Glossar

ESG in der Immobilienwirtschaft.

ESG steht für Environmental, Social und Governance. In der Immobilienwirtschaft beschreibt es die Berücksichtigung ökologischer, sozialer und unternehmensführungsbezogener Kriterien entlang des gesamten Lebenszyklus einer Immobilie.

Was bedeutet ESG für Immobilien?

ESG-Kriterien betreffen Energieeffizienz und CO₂-Bilanz (E), soziale Aspekte wie Nutzerkomfort und Quartiersbezug (S) sowie Themen wie Compliance, Reporting und Stakeholder-Management (G). Sie beeinflussen zunehmend Finanzierung, Bewertung und Vermarktbarkeit.

Welche regulatorischen Treiber gibt es?

EU-Taxonomie, Offenlegungsverordnung (SFDR) und CSRD verpflichten Investoren und Unternehmen zu transparentem Berichten über die Nachhaltigkeit ihrer Portfolios. Auch nationale Vorgaben wie das GEG wirken sich direkt auf Bestand und Neubau aus.

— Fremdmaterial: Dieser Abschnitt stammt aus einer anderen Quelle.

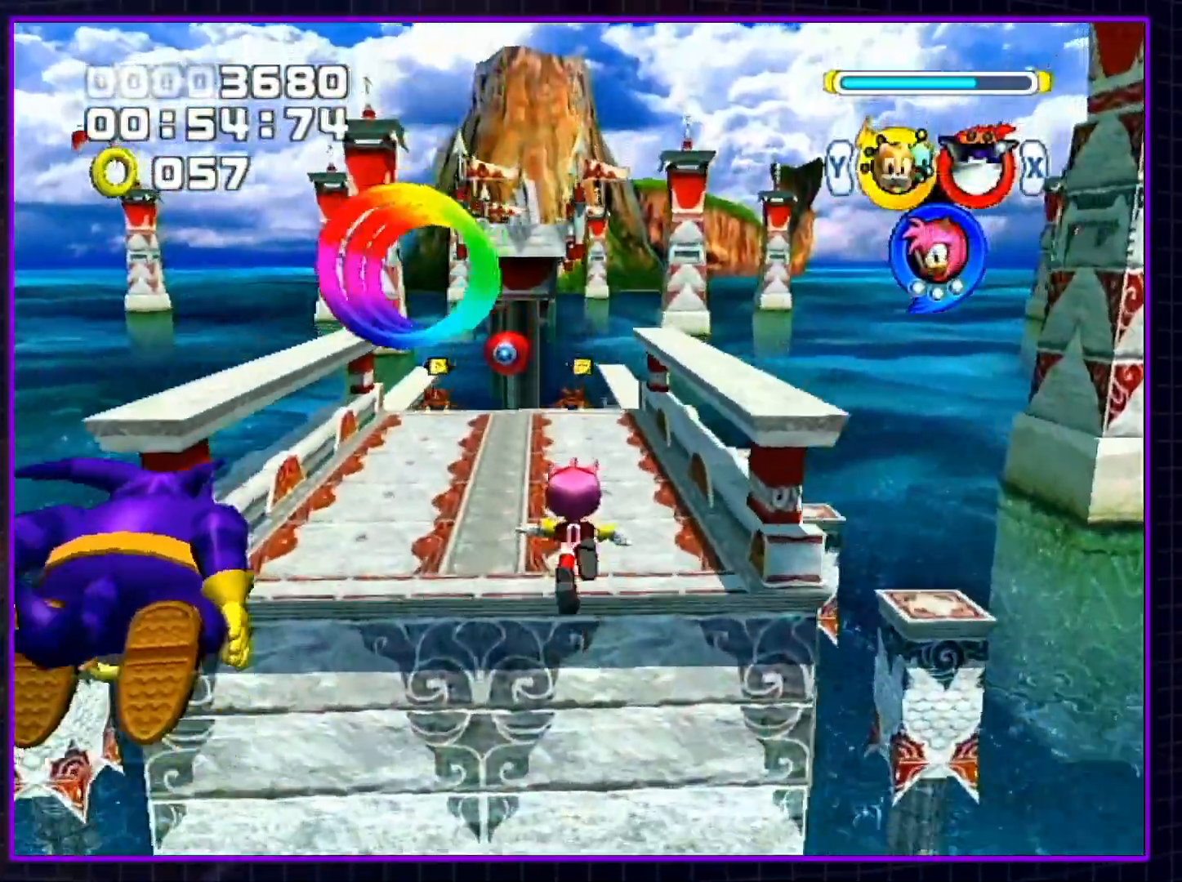
{"buttons": [], "left_stick": "up", "right_stick": "center", "events": []}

Welche Risiken birgt mangelnde ESG-Performance?

Objekte mit schwacher ESG-Bilanz drohen zu „Stranded Assets“ zu werden: höhere Finanzierungskosten, Wertabschläge und sinkende Nachfrage sind die Folge. Eine frühzeitige ESG-Analyse in der Projektentwicklung reduziert dieses Risiko erheblich.